On the fundamentals, smelting profits were considerable, so the overhaul of smelters in the third and fourth quarter decreased compared with the same period last year. On the demand side, the investment plans of State Grid have been executed, and the orders in wind power, new energy automotive wiring harness and other industries have improved. In July, orders of wire and cable will improve significantly MoM. Moreover, the production of copper cathode rod producers was sufficient last week while some secondary copper rod producers suspended their production due to the poor cost efficiency of copper scrap. The overall operating rates of copper semis producers rose, but the terminal consumption of copper tube, plate/sheet and strip weakened. The overseas monetary tightening policy continued to advance. The index of economic prosperity dropped significantly, and the market risk appetite went down further, thus the expectations of declining transactions dominated the market, and copper prices remained rangebound at low levels. In China, after the pandemic, the domestic demand rebounded more weakly than expected, and the inventory of main industrial varieties did not decrease quickly. However, the policy support was expected to be strong, especially in infrastructure and automobile consumption. The domestic copper prices will rise when the terminal consumption improves. The most-traded SHFE 2208 copper contract is expected to move between 57,000-60,000 yuan/mt, and LME copper will trade between $7,600-7,950/mt.
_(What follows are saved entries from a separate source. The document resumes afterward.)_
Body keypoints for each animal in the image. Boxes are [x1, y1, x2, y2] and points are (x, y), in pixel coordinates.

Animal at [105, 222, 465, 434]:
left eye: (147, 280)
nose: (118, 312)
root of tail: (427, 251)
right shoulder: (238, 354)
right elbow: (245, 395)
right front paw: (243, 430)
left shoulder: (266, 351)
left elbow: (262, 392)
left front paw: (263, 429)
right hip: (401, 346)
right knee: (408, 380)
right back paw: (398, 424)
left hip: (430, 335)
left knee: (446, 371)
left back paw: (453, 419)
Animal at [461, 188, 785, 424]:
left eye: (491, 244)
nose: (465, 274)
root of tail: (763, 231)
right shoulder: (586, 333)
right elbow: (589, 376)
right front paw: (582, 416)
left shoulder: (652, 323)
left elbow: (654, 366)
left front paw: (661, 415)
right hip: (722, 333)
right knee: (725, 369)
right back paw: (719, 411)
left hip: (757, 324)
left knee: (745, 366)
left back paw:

In the spot market, the overall supply was still tight, and the premiums stopped falling and stabilised due to the traders’ restocking. The market shall keep an eye on the guidance of the spread between the front-month and next-month contracts on the premiums and the downstream restocking after the futures prices continued to decline. In the short term, the premiums may stabilise. Spot premiums are expected to move between 80-150 yuan/mt this week. The market will enter the delivery cycle this week, so the downstream purchasing based on the spread between the front-month and next-month contracts and the wild fluctuation in futures prices is of utmost concern, and the premiums will continue to fall slowly. Spot premiums are expected to move between 0-100 yuan/mt this week.